Meet Pope Urban II.
In 1095, His Holiness resolved to launch a new kind of war against forces in the Middle East he believed threatened Christianity. The Byzantine emperor had sent him a desperate letter warning that unless action was taken, Christian holy places would be barred to pilgrims. The pope reacted by launching the First Crusade.
The enemy was Islam. Urban fired up his audience with blood curdling rhetoric. Whether any of his stories were true is another matter. It’s certainly hard to imagine a pope today using the kind of language that tripped from Urban’s tongue.
Speaking to a huge crowd at Clermont in France, he painted a very ghoulish picture of the Saracens, Christianity’s enemy, in the Holy Land:
They will take a Christian, cut open his stomach and tie his intestine to a stake. Then, stabbing at him with a spear, they will make him run, until he pulls out his own entrails and falls dead to the ground.
Pope Urban said that those who had been attacking Christians or waging war on their families and communities could sign up on the dotted line and do something useful instead. Basically, the crusade was going to give violent outlaws and brigands the opportunity to wipe their personal slate clean.

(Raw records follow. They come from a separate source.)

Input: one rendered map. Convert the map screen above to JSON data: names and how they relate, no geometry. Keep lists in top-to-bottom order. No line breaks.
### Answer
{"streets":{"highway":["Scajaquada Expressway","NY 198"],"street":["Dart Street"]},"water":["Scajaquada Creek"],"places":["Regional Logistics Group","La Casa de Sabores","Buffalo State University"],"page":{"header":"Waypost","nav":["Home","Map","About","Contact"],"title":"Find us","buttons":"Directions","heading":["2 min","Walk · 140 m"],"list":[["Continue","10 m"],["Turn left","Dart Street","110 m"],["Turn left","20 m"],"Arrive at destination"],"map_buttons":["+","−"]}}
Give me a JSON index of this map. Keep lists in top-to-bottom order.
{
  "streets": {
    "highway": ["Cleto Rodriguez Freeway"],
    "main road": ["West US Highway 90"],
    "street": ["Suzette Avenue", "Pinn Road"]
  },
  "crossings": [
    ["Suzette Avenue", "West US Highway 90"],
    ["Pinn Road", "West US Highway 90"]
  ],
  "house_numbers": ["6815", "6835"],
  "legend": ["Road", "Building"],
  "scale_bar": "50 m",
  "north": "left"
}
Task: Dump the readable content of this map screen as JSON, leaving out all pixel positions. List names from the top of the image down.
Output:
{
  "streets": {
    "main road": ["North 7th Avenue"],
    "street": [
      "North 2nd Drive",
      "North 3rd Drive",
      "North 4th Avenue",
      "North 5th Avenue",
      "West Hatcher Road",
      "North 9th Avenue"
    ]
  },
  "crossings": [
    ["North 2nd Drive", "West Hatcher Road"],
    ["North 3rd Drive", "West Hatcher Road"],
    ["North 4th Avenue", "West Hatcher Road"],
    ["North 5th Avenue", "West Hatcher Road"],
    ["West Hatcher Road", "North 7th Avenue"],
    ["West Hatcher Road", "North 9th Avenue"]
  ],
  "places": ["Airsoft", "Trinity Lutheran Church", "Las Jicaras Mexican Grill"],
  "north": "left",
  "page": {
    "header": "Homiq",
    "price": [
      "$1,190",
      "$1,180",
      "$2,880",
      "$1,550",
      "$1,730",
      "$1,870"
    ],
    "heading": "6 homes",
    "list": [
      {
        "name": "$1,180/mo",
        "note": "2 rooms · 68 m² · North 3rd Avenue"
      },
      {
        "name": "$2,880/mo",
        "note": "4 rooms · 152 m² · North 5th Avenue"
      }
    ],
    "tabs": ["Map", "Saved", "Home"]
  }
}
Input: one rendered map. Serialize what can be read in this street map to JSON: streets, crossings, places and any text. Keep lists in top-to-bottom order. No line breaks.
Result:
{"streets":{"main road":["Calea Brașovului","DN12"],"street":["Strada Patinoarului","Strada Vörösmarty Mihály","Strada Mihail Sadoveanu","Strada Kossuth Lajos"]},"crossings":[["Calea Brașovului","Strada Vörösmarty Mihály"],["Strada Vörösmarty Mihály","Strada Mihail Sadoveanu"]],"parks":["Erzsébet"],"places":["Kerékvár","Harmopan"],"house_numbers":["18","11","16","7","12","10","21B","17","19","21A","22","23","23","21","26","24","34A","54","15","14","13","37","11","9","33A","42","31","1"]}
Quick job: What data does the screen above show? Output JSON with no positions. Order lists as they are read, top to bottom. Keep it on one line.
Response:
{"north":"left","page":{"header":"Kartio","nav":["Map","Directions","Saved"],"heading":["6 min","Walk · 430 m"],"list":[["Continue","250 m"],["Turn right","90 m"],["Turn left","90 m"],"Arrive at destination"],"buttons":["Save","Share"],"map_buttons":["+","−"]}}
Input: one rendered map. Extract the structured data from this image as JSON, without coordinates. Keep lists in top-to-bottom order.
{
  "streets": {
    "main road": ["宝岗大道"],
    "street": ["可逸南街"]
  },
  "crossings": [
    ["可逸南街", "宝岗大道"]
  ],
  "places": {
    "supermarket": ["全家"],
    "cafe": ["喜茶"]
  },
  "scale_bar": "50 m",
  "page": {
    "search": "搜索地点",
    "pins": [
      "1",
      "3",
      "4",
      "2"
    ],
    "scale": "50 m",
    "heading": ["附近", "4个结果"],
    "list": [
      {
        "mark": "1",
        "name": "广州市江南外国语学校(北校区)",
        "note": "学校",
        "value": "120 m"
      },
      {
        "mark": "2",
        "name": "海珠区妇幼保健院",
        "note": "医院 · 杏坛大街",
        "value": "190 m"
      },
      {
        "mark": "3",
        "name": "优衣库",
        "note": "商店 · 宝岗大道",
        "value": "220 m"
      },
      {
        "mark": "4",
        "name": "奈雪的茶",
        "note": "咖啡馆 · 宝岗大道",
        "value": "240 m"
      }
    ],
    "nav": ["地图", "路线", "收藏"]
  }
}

At this time, the Turks had made their entry on to the stage of history pushing into the Islamic caliphate and the Byzantine empire. The pope called on everybody to rush to the east and destroy “that vile race” that had overwhelmed the friends of Christianity.
The result was three hundred years of crusade that started well but became increasingly futile. It was also the era that would bring us our very own Knights Templar. All because a pope roused Europe to action with a gory speech.